■ ЦИТИРУЕМЫЙ ОТРЫВОК:

###

C облегчением открыв глаза следующим утром, я, первым делом, автоматически порадовался тому, что никто не будил насильно, напротив, имея, вроде бы фиксированный подъём в 6.00 психи пробуждались как кому будет угодно, первым обязательным для каждого актом был приём таблеток где-то около 10.00, но к это му времени глаза продирали даже самые ленивые, свет то выключали накануне за четыре часа до полуночи.
На завтрак не пошёл, решив, что остатки душевного равновесия дороже, однако злые шутки природы не преминуи напомнить о себе в лице моего «соседа по кровати», толстого неряшливого парня по прозвищу Горох, образованного от его фамилии. Деловито пошарив у себя под кроватью, он достал оттуда полуторолитровую баклашку, где на донышке плескалось немного жидкости, и предложил попить святой водички, не то, чтобы я имел что-то против воды, которую его матушка кждый день таскает по маршруту “дом-церковь-сыночку в дурку”, но мне ещё вчера стало понятно, почему у всех бутылки одного размера, а за водой ходит реже всех именно Горох – его манера пить возвращала в виде слюней обратно около 30% от общевпитанного.
Наконец, дождался. Меня приехали проведать родители и привезли еды из дома, то есть я мог в комнате для встреч спокойно в одиночестве поесть (и превознесу хвалу своей матери, я имел такую возможность после этого каждый день), и как оказалось, больше на м не о чем было поговорить, я не о чём говорить был просто не способен, а им сказать было нечего.
Вечером, пообвыкнув, я познакомился и с убийцей Борисом, и со скульптором Сашей и другими в палате, потихоньку привыкал. За следующие три дня я привык к своей палате и соседям настолько, что не представлял уже жизни без тусклого блеска их безумных глаз.

###

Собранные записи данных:
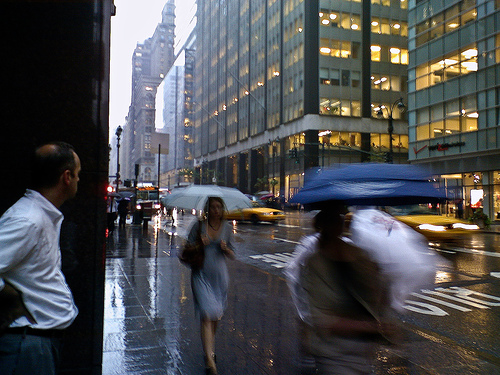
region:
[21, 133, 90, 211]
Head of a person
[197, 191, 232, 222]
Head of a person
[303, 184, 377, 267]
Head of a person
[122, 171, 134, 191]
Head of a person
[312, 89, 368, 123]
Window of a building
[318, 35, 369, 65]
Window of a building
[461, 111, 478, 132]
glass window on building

###

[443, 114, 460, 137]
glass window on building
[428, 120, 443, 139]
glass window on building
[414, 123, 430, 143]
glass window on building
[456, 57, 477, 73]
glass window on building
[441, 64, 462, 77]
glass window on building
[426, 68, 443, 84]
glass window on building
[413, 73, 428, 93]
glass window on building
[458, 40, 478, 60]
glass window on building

###

Обновите фрагмент отрывка о первом утре в палате: приведите его от слов «C облегчением открыв» до слов «часа до полуночи.», заменив «утром» на «днём».

■ ОТВЕТ:
C облегчением открыв глаза следующим днём, я, первым делом, автоматически порадовался тому, что никто не будил насильно, напротив, имея, вроде бы фиксированный подъём в 6.00 психи пробуждались как кому будет угодно, первым обязательным для каждого актом был приём таблеток где-то около 10.00, но к это му времени глаза продирали даже самые ленивые, свет то выключали накануне за четыре часа до полуночи.